The other day, I met up with fellow travelers/bloggers Johnny and Ian, who happened to be passing through Bucharest. I had met Johnny in 2010 while in Beirut and so this was a great opportunity to catch up with him and learn more about his recent travels along the Trans-Siberian Railway and all over Northern and Eastern Europe.
As we sat at an outdoor cafe in the old city center discussing a variety of topics, at one point, both Johnny and Ian mentioned that upon first impression, the people of Bucharest seemed so very friendly.
I quickly nodded in agreement because that has been my experience as well during the five months I’ve spent on and off in this city. However, even though I have without a doubt encountered an endless string of overly friendly, kind and generous people in this city, and in Romania in general, you won’t hear me claiming this country to be the friendliest on the planet.
But fear not dear Romania. It has nothing to do with you at all.
When it comes to the question “What is the friendliest country on the planet?”, I truly believe that there is only one suitable answer – every country is the friendliest country on the planet.
How is this possible?
In my travel experience, I’ve learned that the friendliness of a country has far more to do with my own attitude than any other factor. If I cross the border into Croatia, for example, and I walk around the streets of Split with my head down, treating everyone I come across as either a potential scam artist, thief or even just a source of information, chances are I won’t have the most rewarding interactions.
However, if I walk around with my head up, not caring that I’m the silly tourist, always open and interested in meeting new people and remembering at all times that everyone I meet is a fellow human being, while shaking plenty of hands, asking questions and trying to use the few words of Croatian that I’ve hopefully picked up, then I have no doubt that Croatia will seem like one supremely friendly nation.
And the same formula works for every country you visit. It’s worked for me at least, in 76 countries so far.
It is common, and quite understandable, for us travelers to be on guard at all times, to constantly worry about our safety and to lack a general trust of those we meet during our adventures. And when this happens, we tend to shy away from interacting with those around us and as a result, everyone seems much less friendly, simply because we aren’t open to meeting as many people.
But a good way to change our mentality is to imagine ourselves sitting on the steps in front of our own house or apartment building back home. There we are, just relaxing outside when suddenly, from around the corner comes a backpack-carrying traveler who clearly appears to be lost.
Some of you might immediately hop up and offer this traveler a hand. However, others might not say a word and just stare at this nervous person, wondering what on earth they are doing on your street.
But if that traveler walked up to you, smiled widely and asked if you could point him or her in the right direction, I’d imagine that most of you would offer a helping hand and make sure that this traveler ended up where they needed to go.
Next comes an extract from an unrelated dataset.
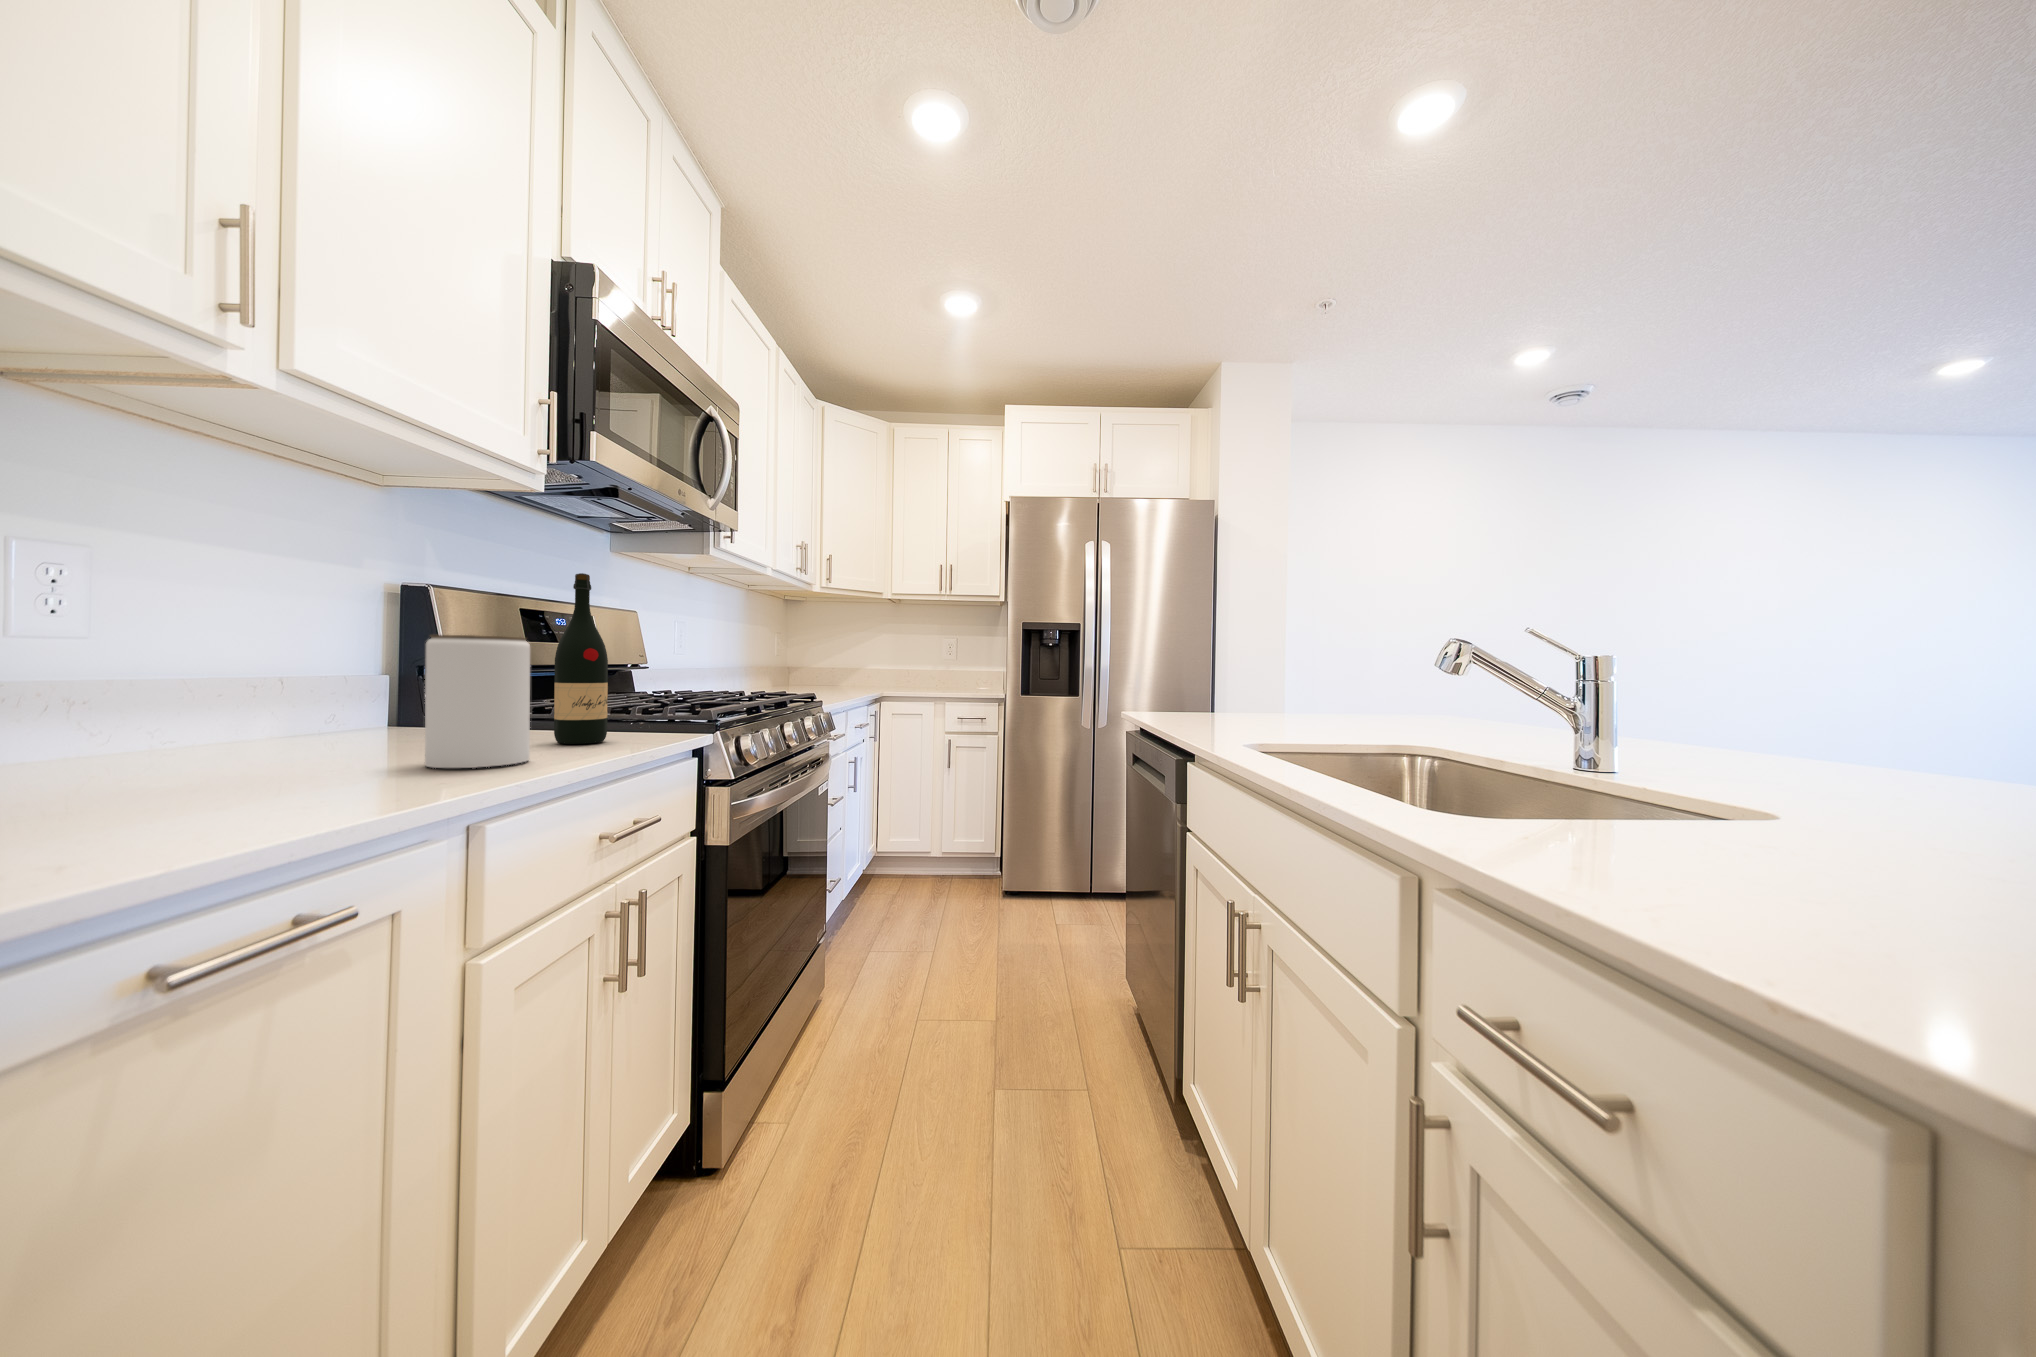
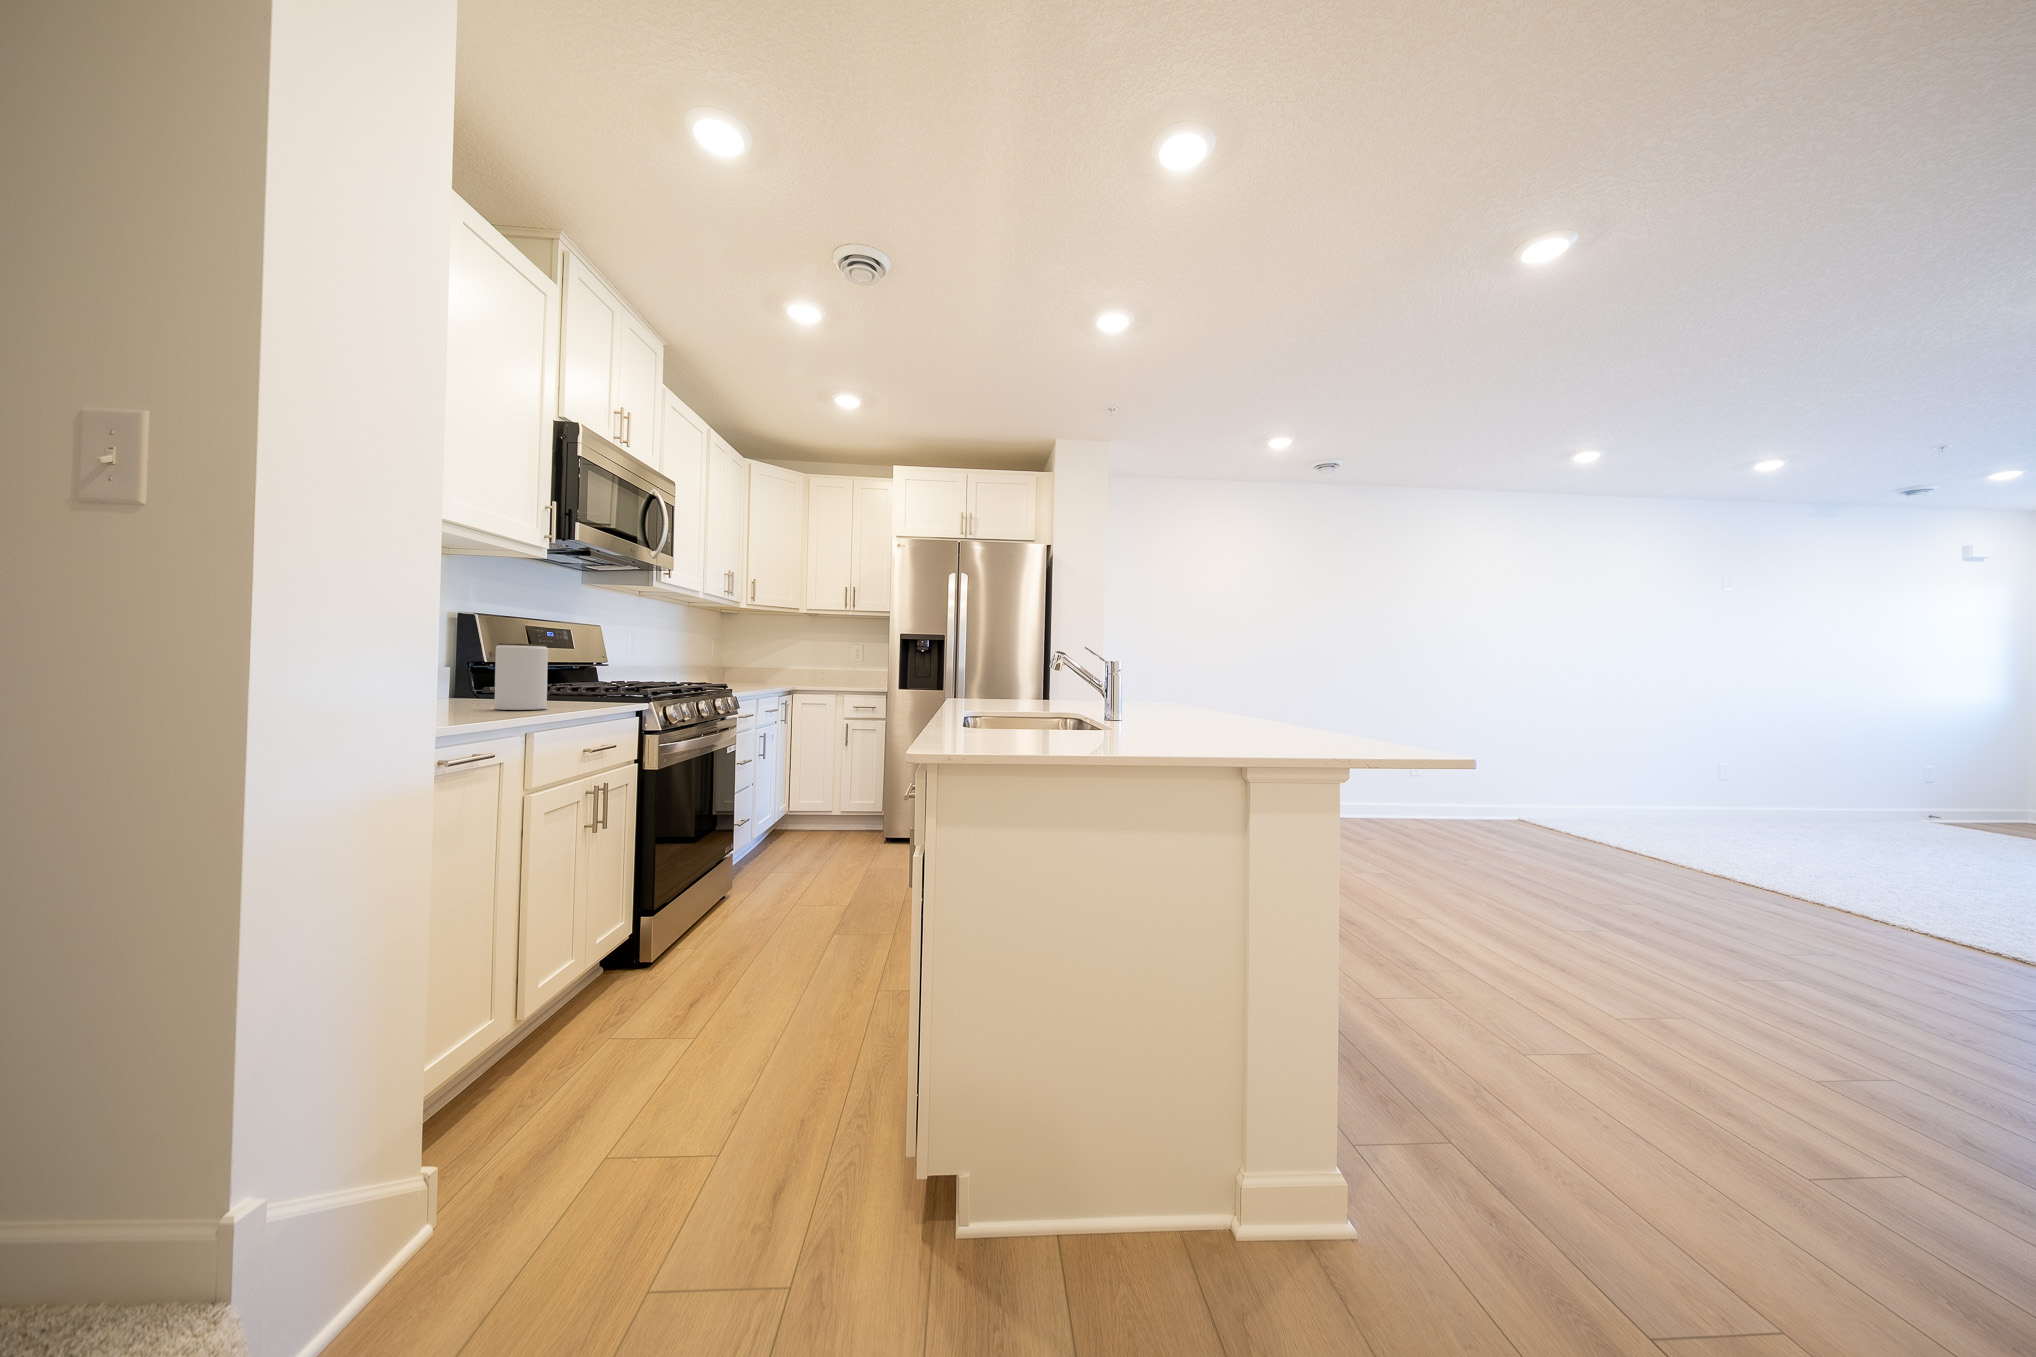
wine bottle: present [554,573,608,744] -> none [555,609,587,704]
Just think about the difference in this person’s experience. As a result of talking to us, smiling and asking a question, when they go back to their hostel later that night, they will speak of the friendly people they encountered, the people who helped them when lost.
Well, it’s the same when we’re on the road as well. We need to put in an effort to interact and connect with the people who live in the destinations we visit. We can’t walk around with a suspicious eye, tightly grasping our backpack in fear of our stuff being stolen, assuming that everyone is out to get us. And we can’t expect every person in every nation to walk up to us, the strange foreigner, with open arms, to give us a huge hug and a flower lei and treat us to a royal feast just because we’ve chosen to visit their country.
Of course, there’s still no guarantee that a smile, a hand shake or a splattering of highly mangled local words will lead to ideal travel experiences, but so far, in my travels, I have rarely been disappointed. India and Australia, Italy and Iceland, Jordan and Turkey, Barbados and Kiribati…they’ve all been equally friendly to me.
So, forget about the question of “which is the friendliest country in the world?” Instead, just remember that wherever we travel, we, the traveler, hold the key to unlocking the friendliness of the people around us.
With this attitude, I’m quite confident that you, too, will always feel as if you are in the friendliest country on the planet.
Do you believe there’s a ‘friendliest country in the world’ or do you also think that every country can fit that description?